Exercise details:
Nothing but the lines from the one with "i consumatori in un contesto segnato da" through the final line of the entries below should be written out, each exactly as given.

Records from a collection
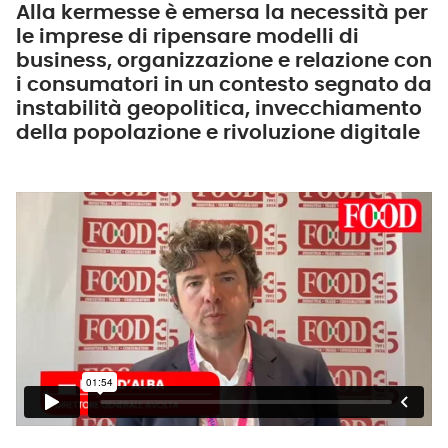
Alla kermesse è emersa la necessità per
le imprese di ripensare modelli di
business, organizzazione e relazione con
i consumatori in un contesto segnato da
instabilità geopolitica, invecchiamento
della popolazione e rivoluzione digitale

Result of the task:
i consumatori in un contesto segnato da
instabilità geopolitica, invecchiamento
della popolazione e rivoluzione digitale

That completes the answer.